• _Task instructions_: Provide the records once more, identical to the original.

• _Source material_:

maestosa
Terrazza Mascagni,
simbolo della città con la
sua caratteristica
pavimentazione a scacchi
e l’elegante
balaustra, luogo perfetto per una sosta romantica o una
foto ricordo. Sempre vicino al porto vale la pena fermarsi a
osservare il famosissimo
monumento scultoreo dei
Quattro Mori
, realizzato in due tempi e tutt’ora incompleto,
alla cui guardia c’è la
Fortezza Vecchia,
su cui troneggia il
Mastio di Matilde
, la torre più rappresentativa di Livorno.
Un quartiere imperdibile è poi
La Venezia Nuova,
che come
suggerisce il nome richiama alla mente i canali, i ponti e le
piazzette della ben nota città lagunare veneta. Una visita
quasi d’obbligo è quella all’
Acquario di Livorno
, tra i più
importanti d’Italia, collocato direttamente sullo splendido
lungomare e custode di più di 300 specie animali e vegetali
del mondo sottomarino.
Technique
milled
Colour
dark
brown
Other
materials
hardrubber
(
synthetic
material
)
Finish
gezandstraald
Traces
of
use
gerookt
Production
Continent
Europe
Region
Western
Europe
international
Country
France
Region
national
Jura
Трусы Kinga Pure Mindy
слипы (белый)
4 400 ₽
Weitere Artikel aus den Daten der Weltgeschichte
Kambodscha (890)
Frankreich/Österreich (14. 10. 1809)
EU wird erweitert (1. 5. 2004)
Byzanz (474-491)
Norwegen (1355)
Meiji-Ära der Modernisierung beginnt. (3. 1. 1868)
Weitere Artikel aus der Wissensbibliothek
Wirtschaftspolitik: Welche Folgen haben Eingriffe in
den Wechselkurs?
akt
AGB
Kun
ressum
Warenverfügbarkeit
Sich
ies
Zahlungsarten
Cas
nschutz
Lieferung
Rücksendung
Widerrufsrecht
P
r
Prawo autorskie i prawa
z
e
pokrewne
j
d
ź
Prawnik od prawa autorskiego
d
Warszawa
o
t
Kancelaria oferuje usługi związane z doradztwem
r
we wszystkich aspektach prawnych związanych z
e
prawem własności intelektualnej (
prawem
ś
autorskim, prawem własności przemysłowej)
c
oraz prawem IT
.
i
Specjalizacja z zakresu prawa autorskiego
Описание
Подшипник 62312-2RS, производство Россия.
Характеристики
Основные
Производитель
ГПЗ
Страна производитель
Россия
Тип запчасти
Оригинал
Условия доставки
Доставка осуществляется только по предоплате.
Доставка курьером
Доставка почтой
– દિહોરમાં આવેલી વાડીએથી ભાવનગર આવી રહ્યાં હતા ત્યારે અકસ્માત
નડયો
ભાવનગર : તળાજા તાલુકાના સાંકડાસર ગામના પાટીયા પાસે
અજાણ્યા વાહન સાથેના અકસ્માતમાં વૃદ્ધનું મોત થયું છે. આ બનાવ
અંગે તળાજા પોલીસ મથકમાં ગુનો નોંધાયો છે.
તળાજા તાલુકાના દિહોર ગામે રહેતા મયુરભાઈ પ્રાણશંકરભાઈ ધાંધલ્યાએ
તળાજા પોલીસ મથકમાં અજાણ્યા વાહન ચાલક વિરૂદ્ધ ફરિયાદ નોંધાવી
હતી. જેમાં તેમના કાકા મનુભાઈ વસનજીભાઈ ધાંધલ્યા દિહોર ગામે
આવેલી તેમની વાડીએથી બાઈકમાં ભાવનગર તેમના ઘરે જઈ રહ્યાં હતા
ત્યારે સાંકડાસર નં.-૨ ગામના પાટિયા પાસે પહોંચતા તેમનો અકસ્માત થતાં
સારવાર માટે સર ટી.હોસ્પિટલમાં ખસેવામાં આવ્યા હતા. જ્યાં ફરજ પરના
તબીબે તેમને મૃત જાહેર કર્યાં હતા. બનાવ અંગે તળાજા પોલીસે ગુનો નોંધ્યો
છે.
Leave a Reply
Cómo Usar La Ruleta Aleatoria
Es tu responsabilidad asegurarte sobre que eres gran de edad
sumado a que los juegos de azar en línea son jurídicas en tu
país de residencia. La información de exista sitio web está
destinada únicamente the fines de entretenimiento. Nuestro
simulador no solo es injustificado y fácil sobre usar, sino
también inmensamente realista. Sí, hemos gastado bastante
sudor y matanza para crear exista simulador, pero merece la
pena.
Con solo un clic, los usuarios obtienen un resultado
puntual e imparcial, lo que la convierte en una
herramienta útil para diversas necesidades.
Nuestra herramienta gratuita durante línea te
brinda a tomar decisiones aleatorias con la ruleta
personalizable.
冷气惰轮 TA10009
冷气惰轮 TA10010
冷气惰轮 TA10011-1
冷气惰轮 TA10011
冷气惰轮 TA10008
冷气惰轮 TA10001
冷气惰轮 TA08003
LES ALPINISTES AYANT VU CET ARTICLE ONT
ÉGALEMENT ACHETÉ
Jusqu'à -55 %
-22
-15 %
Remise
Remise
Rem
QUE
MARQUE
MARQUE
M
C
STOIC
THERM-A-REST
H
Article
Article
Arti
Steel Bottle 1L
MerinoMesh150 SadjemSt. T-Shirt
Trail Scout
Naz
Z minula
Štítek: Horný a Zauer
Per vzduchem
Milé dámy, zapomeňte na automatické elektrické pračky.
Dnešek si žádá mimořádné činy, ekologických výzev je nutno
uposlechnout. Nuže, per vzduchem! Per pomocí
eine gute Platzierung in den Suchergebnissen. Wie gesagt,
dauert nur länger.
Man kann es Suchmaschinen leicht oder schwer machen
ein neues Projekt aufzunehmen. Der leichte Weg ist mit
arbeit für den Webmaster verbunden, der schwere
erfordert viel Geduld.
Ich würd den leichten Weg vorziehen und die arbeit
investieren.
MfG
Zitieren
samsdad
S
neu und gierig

• _Output below_:
maestosa
Terrazza Mascagni,
simbolo della città con la
sua caratteristica
pavimentazione a scacchi
e l’elegante
balaustra, luogo perfetto per una sosta romantica o una
foto ricordo. Sempre vicino al porto vale la pena fermarsi a
osservare il famosissimo
monumento scultoreo dei
Quattro Mori
, realizzato in due tempi e tutt’ora incompleto,
alla cui guardia c’è la
Fortezza Vecchia,
su cui troneggia il
Mastio di Matilde
, la torre più rappresentativa di Livorno.
Un quartiere imperdibile è poi
La Venezia Nuova,
che come
suggerisce il nome richiama alla mente i canali, i ponti e le
piazzette della ben nota città lagunare veneta. Una visita
quasi d’obbligo è quella all’
Acquario di Livorno
, tra i più
importanti d’Italia, collocato direttamente sullo splendido
lungomare e custode di più di 300 specie animali e vegetali
del mondo sottomarino.
Technique
milled
Colour
dark
brown
Other
materials
hardrubber
(
synthetic
material
)
Finish
gezandstraald
Traces
of
use
gerookt
Production
Continent
Europe
Region
Western
Europe
international
Country
France
Region
national
Jura
Трусы Kinga Pure Mindy
слипы (белый)
4 400 ₽
Weitere Artikel aus den Daten der Weltgeschichte
Kambodscha (890)
Frankreich/Österreich (14. 10. 1809)
EU wird erweitert (1. 5. 2004)
Byzanz (474-491)
Norwegen (1355)
Meiji-Ära der Modernisierung beginnt. (3. 1. 1868)
Weitere Artikel aus der Wissensbibliothek
Wirtschaftspolitik: Welche Folgen haben Eingriffe in
den Wechselkurs?
akt
AGB
Kun
ressum
Warenverfügbarkeit
Sich
ies
Zahlungsarten
Cas
nschutz
Lieferung
Rücksendung
Widerrufsrecht
P
r
Prawo autorskie i prawa
z
e
pokrewne
j
d
ź
Prawnik od prawa autorskiego
d
Warszawa
o
t
Kancelaria oferuje usługi związane z doradztwem
r
we wszystkich aspektach prawnych związanych z
e
prawem własności intelektualnej (
prawem
ś
autorskim, prawem własności przemysłowej)
c
oraz prawem IT
.
i
Specjalizacja z zakresu prawa autorskiego
Описание
Подшипник 62312-2RS, производство Россия.
Характеристики
Основные
Производитель
ГПЗ
Страна производитель
Россия
Тип запчасти
Оригинал
Условия доставки
Доставка осуществляется только по предоплате.
Доставка курьером
Доставка почтой
– દિહોરમાં આવેલી વાડીએથી ભાવનગર આવી રહ્યાં હતા ત્યારે અકસ્માત
નડયો
ભાવનગર : તળાજા તાલુકાના સાંકડાસર ગામના પાટીયા પાસે
અજાણ્યા વાહન સાથેના અકસ્માતમાં વૃદ્ધનું મોત થયું છે. આ બનાવ
અંગે તળાજા પોલીસ મથકમાં ગુનો નોંધાયો છે.
તળાજા તાલુકાના દિહોર ગામે રહેતા મયુરભાઈ પ્રાણશંકરભાઈ ધાંધલ્યાએ
તળાજા પોલીસ મથકમાં અજાણ્યા વાહન ચાલક વિરૂદ્ધ ફરિયાદ નોંધાવી
હતી. જેમાં તેમના કાકા મનુભાઈ વસનજીભાઈ ધાંધલ્યા દિહોર ગામે
આવેલી તેમની વાડીએથી બાઈકમાં ભાવનગર તેમના ઘરે જઈ રહ્યાં હતા
ત્યારે સાંકડાસર નં.-૨ ગામના પાટિયા પાસે પહોંચતા તેમનો અકસ્માત થતાં
સારવાર માટે સર ટી.હોસ્પિટલમાં ખસેવામાં આવ્યા હતા. જ્યાં ફરજ પરના
તબીબે તેમને મૃત જાહેર કર્યાં હતા. બનાવ અંગે તળાજા પોલીસે ગુનો નોંધ્યો
છે.
Leave a Reply
Cómo Usar La Ruleta Aleatoria
Es tu responsabilidad asegurarte sobre que eres gran de edad
sumado a que los juegos de azar en línea son jurídicas en tu
país de residencia. La información de exista sitio web está
destinada únicamente the fines de entretenimiento. Nuestro
simulador no solo es injustificado y fácil sobre usar, sino
también inmensamente realista. Sí, hemos gastado bastante
sudor y matanza para crear exista simulador, pero merece la
pena.
Con solo un clic, los usuarios obtienen un resultado
puntual e imparcial, lo que la convierte en una
herramienta útil para diversas necesidades.
Nuestra herramienta gratuita durante línea te
brinda a tomar decisiones aleatorias con la ruleta
personalizable.
冷气惰轮 TA10009
冷气惰轮 TA10010
冷气惰轮 TA10011-1
冷气惰轮 TA10011
冷气惰轮 TA10008
冷气惰轮 TA10001
冷气惰轮 TA08003
LES ALPINISTES AYANT VU CET ARTICLE ONT
ÉGALEMENT ACHETÉ
Jusqu'à -55 %
-22
-15 %
Remise
Remise
Rem
QUE
MARQUE
MARQUE
M
C
STOIC
THERM-A-REST
H
Article
Article
Arti
Steel Bottle 1L
MerinoMesh150 SadjemSt. T-Shirt
Trail Scout
Naz
Z minula
Štítek: Horný a Zauer
Per vzduchem
Milé dámy, zapomeňte na automatické elektrické pračky.
Dnešek si žádá mimořádné činy, ekologických výzev je nutno
uposlechnout. Nuže, per vzduchem! Per pomocí
eine gute Platzierung in den Suchergebnissen. Wie gesagt,
dauert nur länger.
Man kann es Suchmaschinen leicht oder schwer machen
ein neues Projekt aufzunehmen. Der leichte Weg ist mit
arbeit für den Webmaster verbunden, der schwere
erfordert viel Geduld.
Ich würd den leichten Weg vorziehen und die arbeit
investieren.
MfG
Zitieren
samsdad
S
neu und gierig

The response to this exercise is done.